There's too much to be said about the debates and there's still so much being said about them. That single debate with Mousavi and the President sparked catchphrases and jokes that I doubt will be forgotten about anytime soon. That debate was to be my first exposure to Mousavi, for which I was hoping he would gain my support, but he failed. I looked to Karoubi to perform well against the President and for 5-minutes he did, but his ranting made the wheezing of this 72-year old man notice more. He hinged his opinions on religion as a good Mullah does but the foaming at the mouth, general bad on-screen behavior and uncontrolled anger made it an easy battle for his opponent. Karoubi failed too. He was so disappointing that a friend who'd been campaigning with the Karoubi Camp, whom I sat and watched with, went green.

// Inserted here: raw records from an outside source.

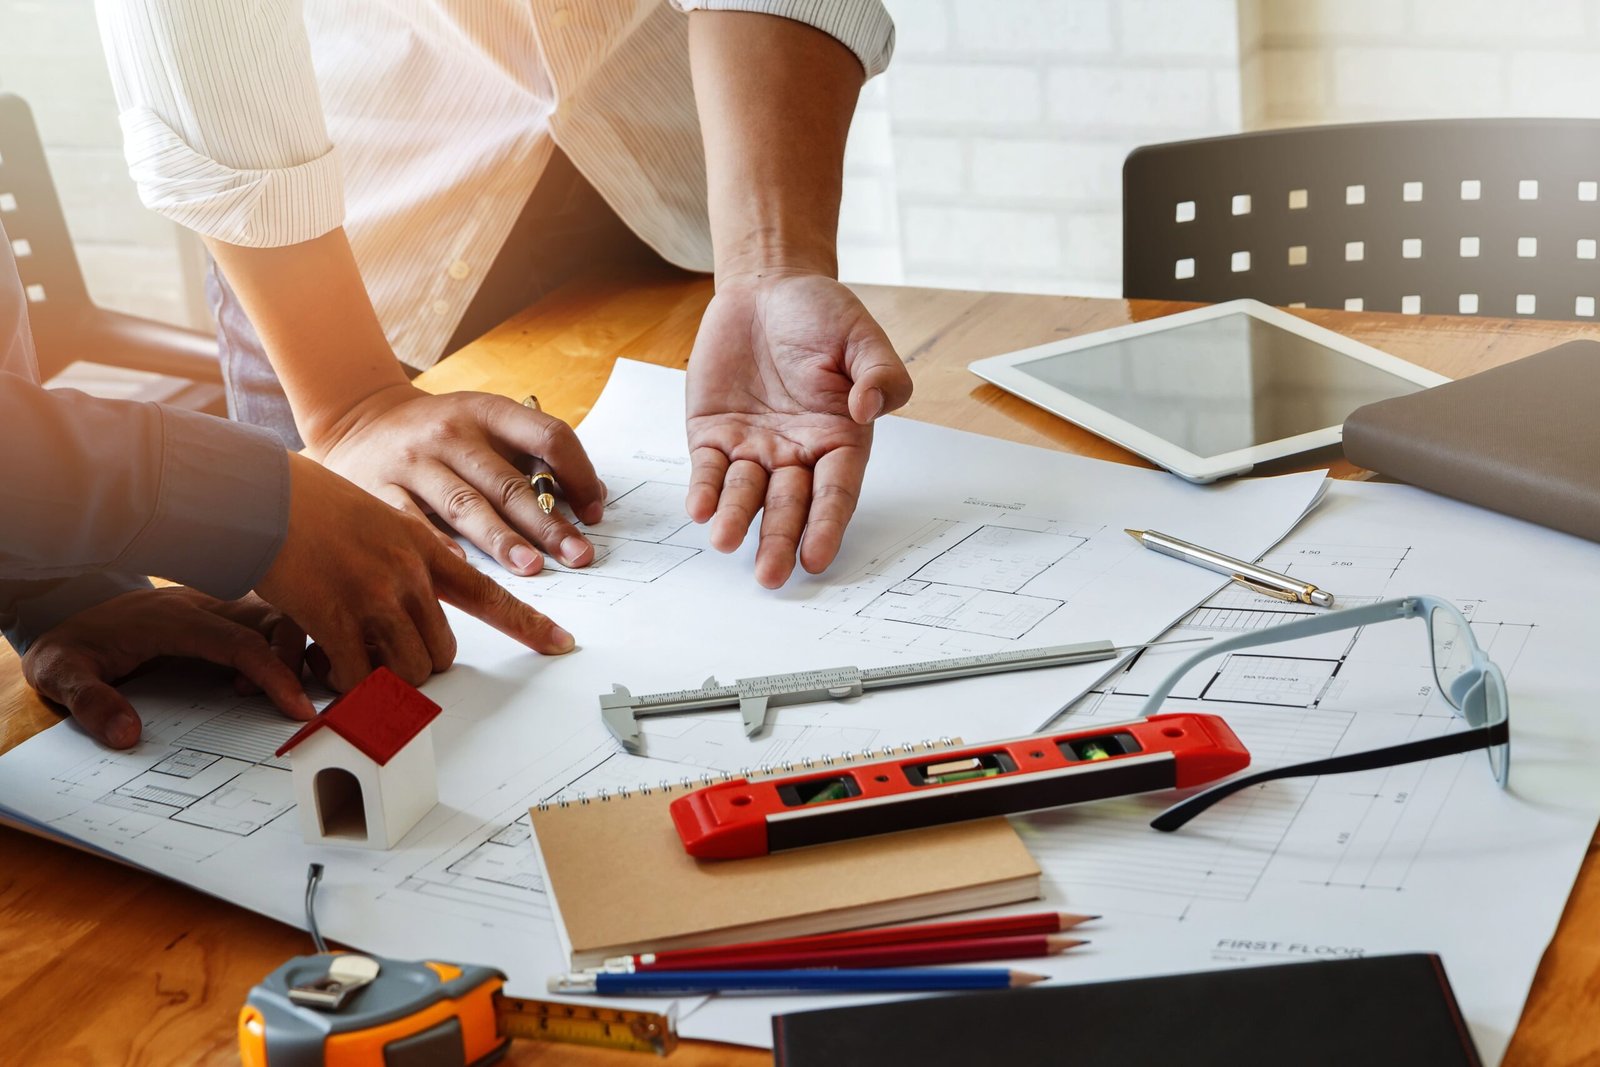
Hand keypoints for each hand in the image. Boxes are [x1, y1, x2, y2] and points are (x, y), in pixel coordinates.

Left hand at [21, 588, 312, 748]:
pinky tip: (253, 679)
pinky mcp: (217, 613)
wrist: (63, 610)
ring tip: (262, 693)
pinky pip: (264, 621)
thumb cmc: (69, 645)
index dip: (276, 673)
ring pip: (276, 615)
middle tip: (280, 702)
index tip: (297, 708)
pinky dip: (278, 646)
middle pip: (275, 618)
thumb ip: (89, 702)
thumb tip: (127, 734)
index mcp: (173, 619)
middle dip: (293, 660)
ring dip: (288, 651)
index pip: (241, 641)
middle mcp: (201, 605)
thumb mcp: (59, 673)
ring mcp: (213, 606)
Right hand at [254, 454, 574, 691]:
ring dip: (383, 678)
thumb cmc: (310, 508)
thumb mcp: (377, 519)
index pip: (490, 593)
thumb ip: (407, 559)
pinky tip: (324, 662)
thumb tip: (419, 606)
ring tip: (352, 659)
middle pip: (442, 651)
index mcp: (423, 547)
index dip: (529, 623)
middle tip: (385, 656)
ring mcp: (374, 595)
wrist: (259, 496)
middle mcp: (408, 573)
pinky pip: (358, 676)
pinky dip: (345, 683)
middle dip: (419, 665)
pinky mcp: (335, 616)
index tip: (561, 642)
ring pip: (409, 669)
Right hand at [306, 383, 605, 575]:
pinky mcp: (376, 488)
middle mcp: (451, 432)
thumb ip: (533, 457)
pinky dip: (437, 543)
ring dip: (501, 539)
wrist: (357, 418)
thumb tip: (590, 499)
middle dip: (547, 524)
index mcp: (487, 412)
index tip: (594, 514)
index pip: (548, 436)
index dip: (578, 474)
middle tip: (578, 556)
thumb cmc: (440, 434)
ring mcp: (412, 460)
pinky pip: (411, 519)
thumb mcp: (486, 425)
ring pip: (465, 504)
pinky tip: (461, 568)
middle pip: (509, 482)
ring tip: (532, 567)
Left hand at [685, 273, 911, 587]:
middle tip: (770, 576)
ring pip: (744, 493)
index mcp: (839, 439)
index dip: (826, 526)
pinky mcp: (712, 433)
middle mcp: (796, 454)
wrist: (767, 287)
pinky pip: (707, 469)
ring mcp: (753, 447)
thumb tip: (868, 408)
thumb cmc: (822, 314)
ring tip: (725, 539)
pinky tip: (698, 509)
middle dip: (779, 540)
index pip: (835, 493)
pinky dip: (703, 489)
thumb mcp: (862, 336)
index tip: (816, 558)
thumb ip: (879, 374)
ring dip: (736, 518)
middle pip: (788, 506)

As I write, it is the last day before vote day. As is the case, campaigning during this day is forbidden and may result in your right to vote being revoked. I've just revisited the place at which I exited my taxi upon coming home last night, a journey that took three hours due to the volume of supporters on the street, I got out of the taxi to what appeared to be a riot, with police struggling to keep the supporters from blocking traffic; revving their motorbikes before coming at the crowd with swinging batons. The supporters came back at them! Then the supporters came rushing in my direction and away from the police coming back at them. I'd survived a stampede. Today, in the light of day, I'd be forgiven in thinking I made it all up. The streets are clear and clean and pretty much no signs of an imminent election can be seen.
I've seen a face, I've seen the green and I see the desperate connection betweenSo up until today, I've seen a face, I've seen the green and I see the desperate connection between. I guess that Mir Hossein Mousavi is the most credible of the faces, for many, to bridge between the current reality and the future desires. As a dispassionate observer it's frustrating to see this shown in fanaticism. But the fanaticism is the change and going green, itself, is what's paving the way to the future desires. But on the other hand, the fanaticism surrounding Ahmadinejad's support is very much about his personality, thus we see a personality and it's antitype put before us on our voting slips.

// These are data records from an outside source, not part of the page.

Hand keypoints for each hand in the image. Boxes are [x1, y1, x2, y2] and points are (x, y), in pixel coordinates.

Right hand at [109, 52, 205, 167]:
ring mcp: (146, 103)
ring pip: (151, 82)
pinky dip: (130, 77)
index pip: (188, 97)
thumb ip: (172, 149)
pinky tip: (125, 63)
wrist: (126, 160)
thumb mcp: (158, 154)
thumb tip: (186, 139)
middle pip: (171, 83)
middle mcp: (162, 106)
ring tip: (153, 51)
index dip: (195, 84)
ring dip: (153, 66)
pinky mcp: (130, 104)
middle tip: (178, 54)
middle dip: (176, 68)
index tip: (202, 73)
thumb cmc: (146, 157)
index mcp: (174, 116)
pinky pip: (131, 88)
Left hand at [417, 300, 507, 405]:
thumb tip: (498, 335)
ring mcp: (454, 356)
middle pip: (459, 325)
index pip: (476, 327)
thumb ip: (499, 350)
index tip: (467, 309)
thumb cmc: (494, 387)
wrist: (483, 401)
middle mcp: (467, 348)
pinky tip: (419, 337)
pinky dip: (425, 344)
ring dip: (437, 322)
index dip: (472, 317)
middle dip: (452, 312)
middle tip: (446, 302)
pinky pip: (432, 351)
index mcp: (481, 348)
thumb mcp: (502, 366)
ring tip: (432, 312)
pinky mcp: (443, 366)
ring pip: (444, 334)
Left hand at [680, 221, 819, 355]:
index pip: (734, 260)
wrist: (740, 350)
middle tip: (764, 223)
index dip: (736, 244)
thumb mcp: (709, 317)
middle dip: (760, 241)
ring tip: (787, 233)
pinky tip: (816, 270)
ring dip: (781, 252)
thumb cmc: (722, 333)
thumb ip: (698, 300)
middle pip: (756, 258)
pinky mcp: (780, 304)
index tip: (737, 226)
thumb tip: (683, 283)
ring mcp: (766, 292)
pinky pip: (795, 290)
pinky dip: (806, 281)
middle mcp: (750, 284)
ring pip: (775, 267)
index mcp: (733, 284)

So with a day to go, I'm still unsure of who to vote for and with complete ignorance to my British sensitivities, I'm being asked this with every greeting. The Green Army that surrounds me assures me that there is only one choice and any hint that I'd question that is seen as me playing silly, or even making a mockery of them and the nation. So I ask them why I should vote for Mousavi, and in nearly every case I'm presented with why I should vote against Ahmadinejad. This isn't my question though. On one occasion I was told of Mousavi's previous standing in government and how he help lead the country through it's most difficult times during the Iran, Iraq war. Commendable, but I'm still looking for campaign promises, and never hear them spoken about. As a friend put it to me, his campaign promises are very simple; they are to be the next president and to not be like the last.